Le compostage, un geste écologique et bénéfique pour votre jardin

Pour obtenir un compost de qualité, quelques règles sont à suivre.
Sommaire4 sections
  1. 01Le vrai problème d'un composteur de jardin
  2. 02Où poser le bac, et pourquoi ce n'est pas le point le plus délicat
  3. 03Ce qui entre, ce qui reste dehors
  4. 04Brasser, ou ne pas brasser

Neuf composteurs sur dix qui puent le font pour la même raison : trop d'épluchures, pas assez de matière sèche. Le tas se tasse, l'air ne circule plus, la fermentation tourne à l'aigre et l'odeur monte jusqu'à la terrasse du voisin. Tout le reste, l'emplacement, le modèle du bac, la marque du composteur, pèse beaucoup moins que ce rapport entre le vert et le brun. C'est le seul réglage qui mérite qu'on s'y arrête.

Le vrai problème d'un composteur de jardin

La cuisine produit du vert toute l'année, à peu près au même rythme. Le jardin produit du brun par vagues : un déluge de feuilles en novembre, presque rien en mars. D'où le décalage qui coince tout le monde au printemps, quand il reste des seaux d'épluchures et plus une feuille sèche à portée de main.

La parade tient en un geste : stocker. Un sac de jute ou une poubelle percée, remplie de feuilles mortes en novembre et rangée derrière l'abri, couvre les besoins jusqu'en juin. Le carton brun déchiré à la main fait le même travail, à condition de retirer les adhésifs et les encres brillantes.

Où poser le bac, et pourquoi ce n'est pas le point le plus délicat

À mi-ombre plutôt qu'en plein soleil, posé à même la terre pour que les vers montent, sur une surface à peu près plane : voilà pour le cadre général. Le paramètre qui compte vraiment, c'est la distance à la porte de la cuisine. Un composteur au fond du terrain, à quarante mètres, finit par ne plus recevoir grand-chose passé la première pluie de novembre. Quinze mètres, c'est déjà une contrainte. Cinq mètres, on y va en chaussons.

Sur la Côte d'Amour, ajoutez une variable locale : le vent d'ouest. Un composteur plein sud sur une parcelle exposée sèche à toute vitesse en juillet. Un mur, une haie de troènes ou un tas de bois côté mer suffisent à casser le courant d'air.

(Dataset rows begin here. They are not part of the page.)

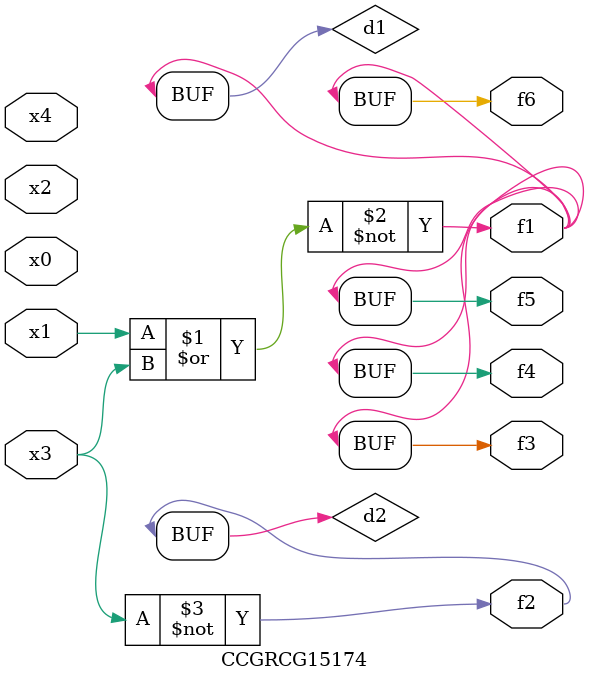
<source format=v>
module CCGRCG15174(
	input x0, x1, x2, x3, x4,
	output f1, f2, f3, f4, f5, f6
);

	wire d1, d2;

	nor (d1, x1, x3);
	not (d2, x3);
	assign f1 = d1;
	assign f2 = d2;
	assign f3 = d1;
	assign f4 = d1;
	assign f5 = d1;
	assign f6 = d1;
endmodule

</source>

Ce qui entre, ce qui reste dehors

Les coquilles d'œuf écrasées, le marc de café avec son filtre papier, les fanes, les épluchures, les fleurs fanées, les mouchoirs en papier : tout cela part sans discussion. La viande, le poisson et les produits laitiers attirent les rats, à réserver aux composteurs fermés et rotatifs. Les agrumes en grande quantité acidifient le tas.

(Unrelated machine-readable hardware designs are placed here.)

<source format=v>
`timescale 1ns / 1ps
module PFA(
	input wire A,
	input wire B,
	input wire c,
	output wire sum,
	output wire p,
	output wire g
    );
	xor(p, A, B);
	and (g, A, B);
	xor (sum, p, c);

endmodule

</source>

Les cendres de bois posent une question à part. En petite dose, une pelle par mois, elles apportent du potassium et corrigent l'acidité. Au-delà, elles bloquent la décomposition. Encore faut-il pouvoir en produire : plusieurs départements restreignent désormais le chauffage au bois, et les règles varient d'un territoire à l'autre, comme le montre l'interdiction des cheminées à foyer ouvert dans certaines régions.

Brasser, ou ne pas brasser

La fourche tous les quinze jours accélère nettement les choses, sans obligation. Un tas qu'on ne touche jamais finit par se décomposer aussi, en dix-huit mois au lieu de dix. Les vers de terre font le travail à votre place, plus lentement.

Le compost est prêt quand il sent la sous-bois après la pluie, qu'il est sombre et qu'on ne reconnaît plus rien de ce qu'on y a mis, sauf peut-être un morceau de coquille. On le tamise, on garde les gros morceaux pour relancer le tas suivant, et on étale le reste en couche de 2 à 3 cm au pied des massifs, à l'automne de préférence.